Stars: Jeremy Irvine, Emily Watson, Peter Mullan, David Thewlis, Tom Hiddleston, Robert Emms, Geoff Bell, Eddie Marsan, Benedict Cumberbatch, Toby Kebbell, Liam Cunningham, Julian Wadham, Niels Arestup

Director: Steven Spielberg

It's hard to know what to make of Spielberg's adaptation of the long-running play based on the book by Michael Morpurgo. What Spielberg has made is kind of a double-length version of Black Beauty. And the result, which doesn't really get going until it hits the World War I battle scenes, certainly is - as most two-and-a-half-hour films will be - much too long.

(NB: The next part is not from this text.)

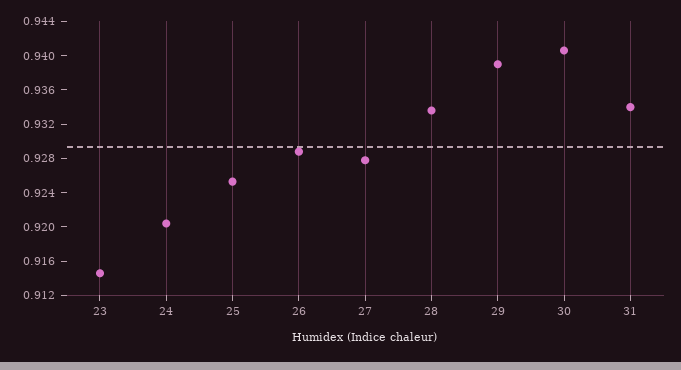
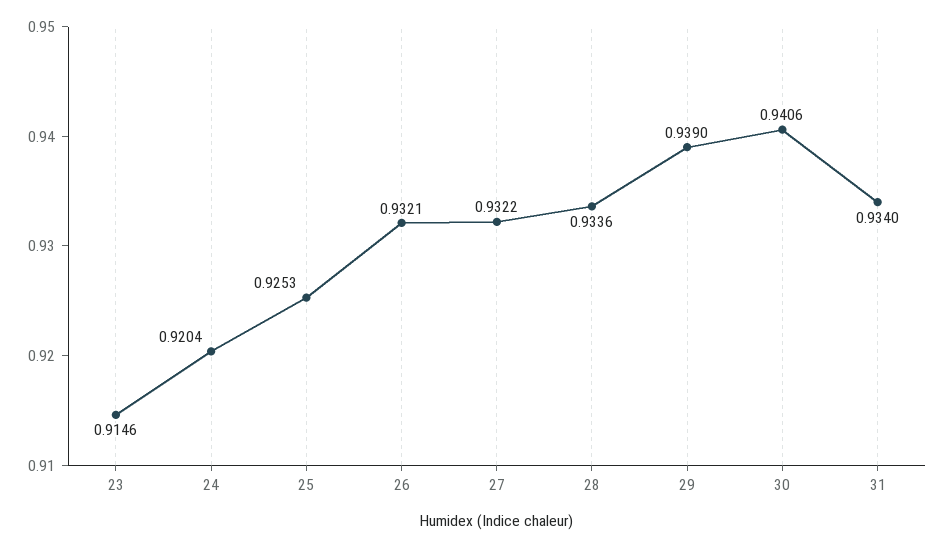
26: 0.929 -> 0.9321
27: 0.928 -> 0.9322

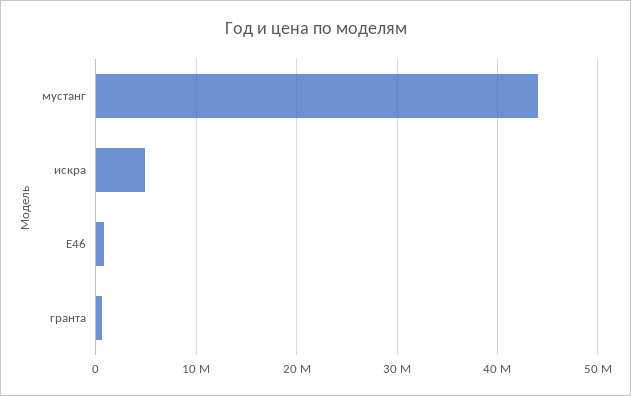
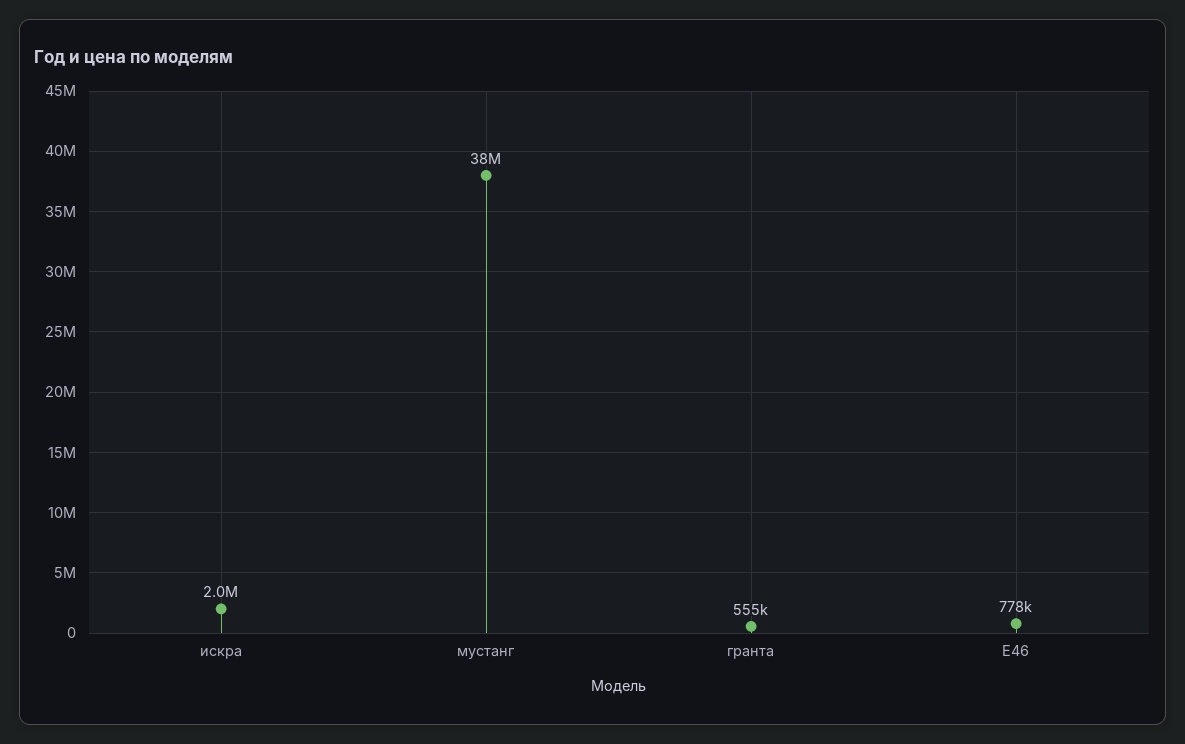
мустанг: 44000000 -> 38000000
искра: 5000000 -> 2000000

There's a leisurely beginning set in the Devon countryside on a thatched farm which can only, in spirit, be a few miles from Ambridge, where alcoholic Boer War veteran Mullan and his worn-down-by-the-land wife Watson battle to hold on to their home. Alas, like Jack in the beanstalk story, Mullan spends his last few pounds on a colt instead of the shire horse he'd been sent to buy, exposing the farm to the clutches of pitiless landlord Thewlis, who would throw the family out into the snow if he could find any.

Rescue comes from the family son (Irvine), who trains the colt, Joey, to plough, only to see his dad sell Joey to the army at the onset of World War I when the family turnip harvest fails. The rest of the film concerns the horse's hazardous passage through the war and his eventual return to his rightful owner.

Apart from an idyllic interlude when Joey is sheltered by a sickly young girl (Celine Buckens, who has only the sketchiest ideas about acting), and a sunset finale right out of Gone With the Wind, the rest of the film, especially all the World War I stuff, is pretty good, with some sensational shots of the horse on the run - and, despite an uncharacteristically laughable performance from Marsan towards the end - it does draw the intended tear. Parents should be warned that the movie, apart from being a long sit for small bottoms, may upset sensitive youngsters at the apparent cruelty to horses.

David Quinlan

UK 2011. UK Distributor: Walt Disney. Colour by deluxe.
147 minutes. Not widescreen. UK certificate: 12A.

Guidance ratings (out of 3): Sex/nudity 0, Violence/Horror 1, Drugs 0, Swearing 0.